# ebay possible Price typo?



## bobcycles (Jul 26, 2021)

WOW  400!  for a repop anniversary reflector...
could this BE a typo?
or is possible that the seller hopes to really rape someone?
....ps if anyone needs one...I have one for same price Minus a zero

I thought price gouging was a no-no on ebay now?

https://www.ebay.com/itm/150962146318?campid=5335809022


----------



## GTs58 (Jul 26, 2021)

Nope, that's the way Craig rolls the dice. He has limited stock and doesn't want to abort the listing when he's sold out and he's probably waiting for more stock from Dan so he makes it enticing. True story.  😜


----------



## 49autocycledeluxe (Jul 27, 2021)

is the one listed a few auctions above that one for $50.00 with 153 sold somehow different?


----------



## GTs58 (Jul 27, 2021)

49autocycledeluxe said:


> is the one listed a few auctions above that one for $50.00 with 153 sold somehow different?




Nope. And same source.


----------



## 49autocycledeluxe (Jul 27, 2021)

had to re read your post .... like a place holder. at $400 bucks, he must be out. 

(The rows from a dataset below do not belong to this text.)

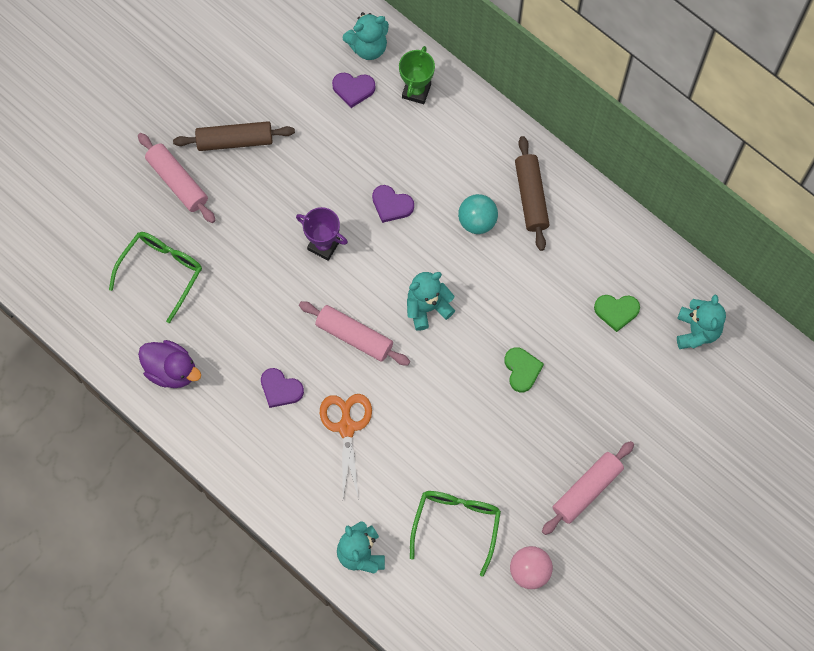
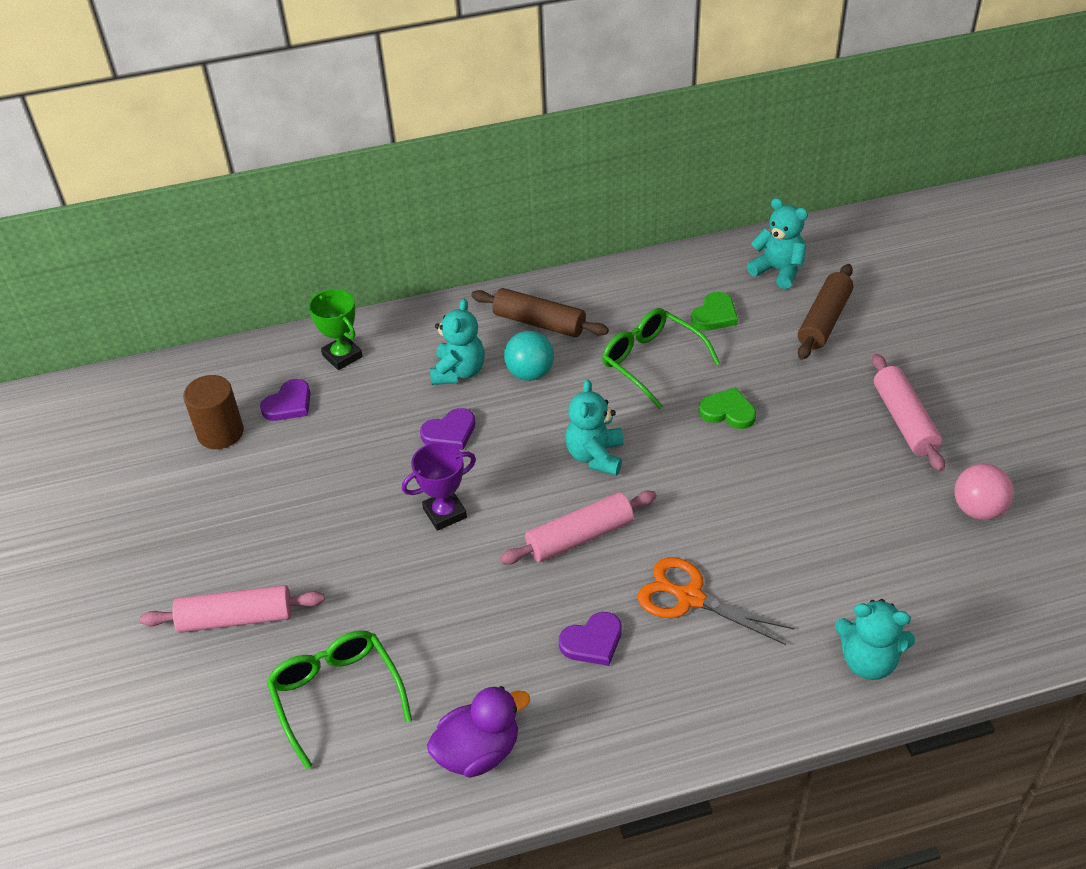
camera: 55 degrees left, 25 degrees down
brown rolling pin [173,121,295,151] -> brown rolling pin moved to [798,264,853,360]
turquoise teddy bear [343,12,389,60] -> turquoise teddy bear moved to [430,299,485,385]
green glasses [410,491,501,577] -> green glasses moved to [602,308,720,409]
none -> brown cylinder [183,375,244,449]

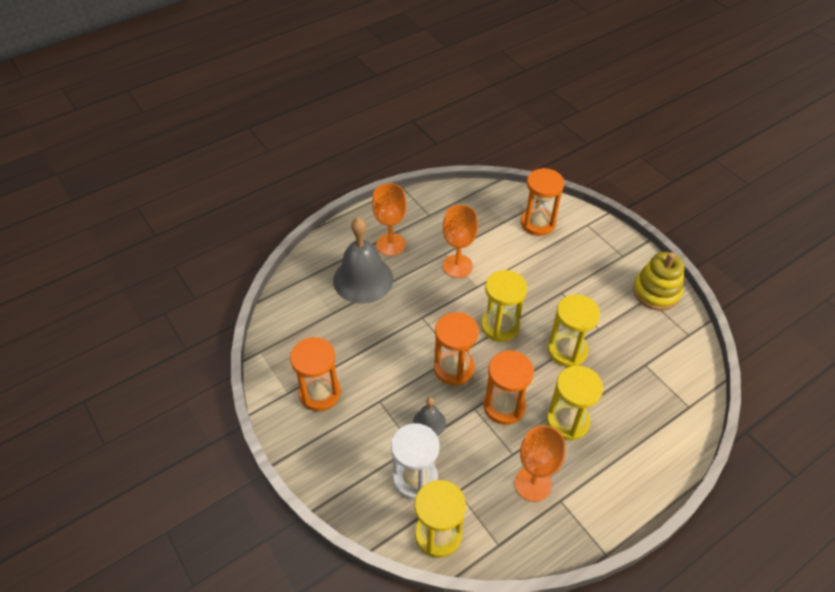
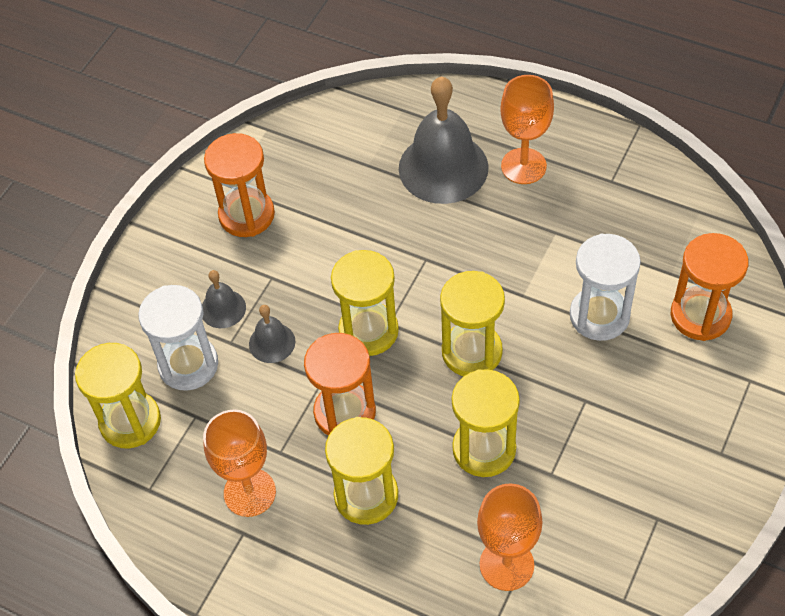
camera: 65 degrees right, 5 degrees up
orange hourglass [434,312,479,385] -> yellow hourglass [331,250,399,356]
orange goblet [443,205,478,278] -> orange goblet moved to [477,484,543,591]
yellow stacking toy [633,252,685,310] -> none
none -> grey bell [202,270,246,328]
none -> white hourglass [570,234,641,341]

watch, there will now be a flood of those things at $300.00.


----------



## BFGforme (Jul 28, 2021)

Or just hit up bicycle bones and get one shipped for$40!


----------



## razinhellcustomz (Jul 31, 2021)

bobcycles said:


> WOW  400!  for a repop anniversary reflector...
> could this BE a typo?
> or is possible that the seller hopes to really rape someone?
> ....ps if anyone needs one...I have one for same price Minus a zero
> ...



That's that Schwinn store guy, and most of his stuff is ridiculously high and he claims if you buy his stuff your supporting his bike museum..


----------



## razinhellcustomz (Jul 31, 2021)

GTs58 said:


> Nope, that's the way Craig rolls the dice. He has limited stock and doesn't want to abort the listing when he's sold out and he's probably waiting for more stock from Dan so he makes it enticing. True story.  😜



Yeah, iv'e bought stuff from him in the past and he's just Phishing for the next sucker... It really sucks...


----------



## schwinnderella (Jul 31, 2021)

from his text "AND YOU ALSO GET 2 FREE SCREWS."


----------



## bobcycles (Aug 1, 2021)

razinhellcustomz said:


> That's that Schwinn store guy, and most of his stuff is ridiculously high and he claims if you buy his stuff your supporting his bike museum..




museums....like churches....are the biggest rackets known (legal ones)


----------